Two hours of sitting, calling, and waiting in torrential rains and swirling winds, the only time my head left the riflescope was to glance behind to see if that was the cat’s angle of approach. The heavy rain put my every nerve on edge. I didn’t like it. I prefer dead calm conditions when calling big predators, because the slightest movement captures your attention.
The two-hour calling session was draining. Every swaying branch and moving leaf jolted my pulse. More than once fir boughs shifted in the wind, exposing dead maple leaves draped across tree limbs. At a fleeting glance, their horizontal lines looked like the back of a cougar, but each time it turned out to be only brown leaves — just 10 feet away. When calling apex predators in close quarters, your eyes and mind focus in an intense way. It’s unlike any other type of hunting, and that’s what I love about it.
As dark spots on the trail and in thick cover played tricks on my brain amid rapidly waning daylight, it was time to stop. Defeated, I gathered the soaking wet gear and headed home. I’m not a betting man but if I were, I would have put down a large sum on my killing a cat that afternoon. At 3 p.m., less than an hour before I started calling, a cougar was caught on one of my cellular trail cameras. The last time that happened here, I called barely more than two minutes before a tom came running full-speed at the sounds of my mouth calls. When I shot it in the chest, it collapsed seven paces from where I sat.

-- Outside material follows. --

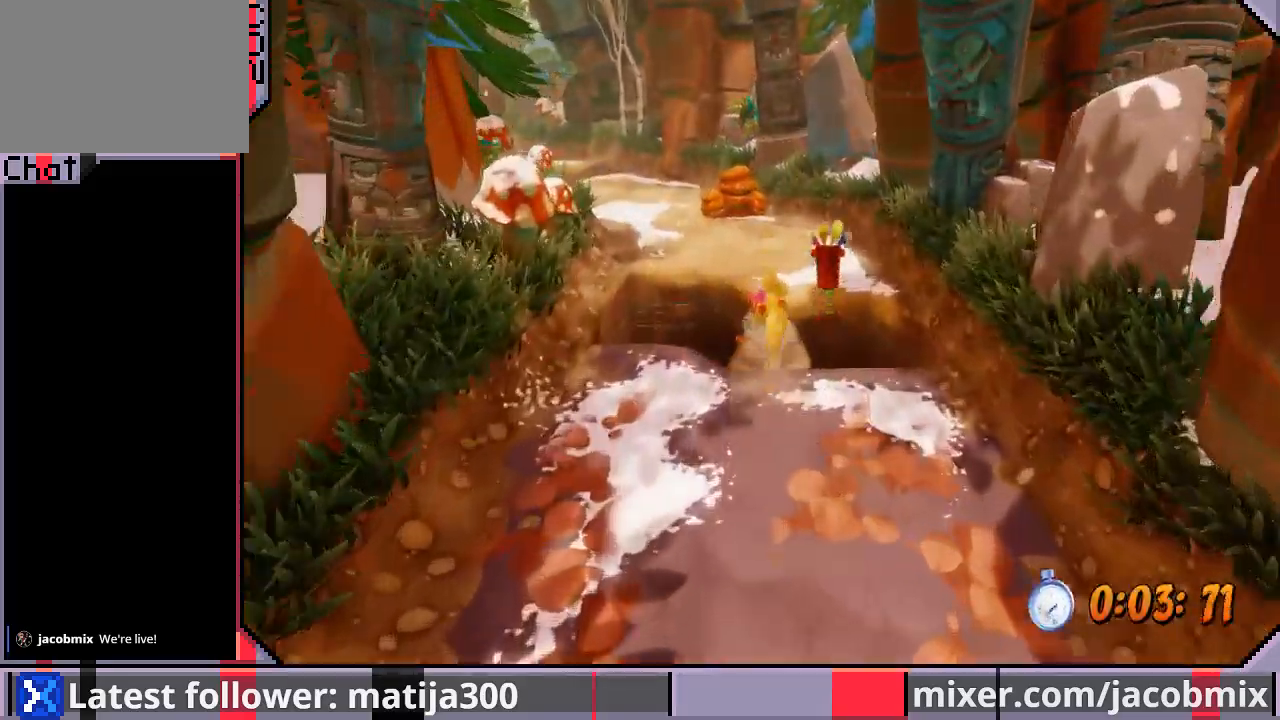
{"dt_ms": 500, "buttons": ["DPAD_UP", "DPAD_LEFT"], "left_stick": "center", "right_stick": "center", "events": [[33, "CROSS", "down"], [233, "DPAD_LEFT", "down"], [300, "CROSS", "up"]]}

Mountain Lion Cell Cam Video
The Challenge
I hunt mountain lions only three minutes from my home, in the western foothills of Oregon’s Cascade Range. Over the previous five nights I captured five to seven different cougars each night on multiple trail cameras. All were at night — until now.
This isn’t hard, rugged country to navigate, it’s just very difficult to hunt due to the thick cover and lack of visibility. The mountain lions were showing up with regularity within 200 yards of multiple homes scattered around the edge of the forest. One property owner shared surveillance footage of a tom and female cougar walking between two parked cars in his driveway, 30 feet from his front door. Another home owner showed me a female with three yearlings walking down their driveway. I also caught those lions, and others, on trail cameras. These were the cougars I chased.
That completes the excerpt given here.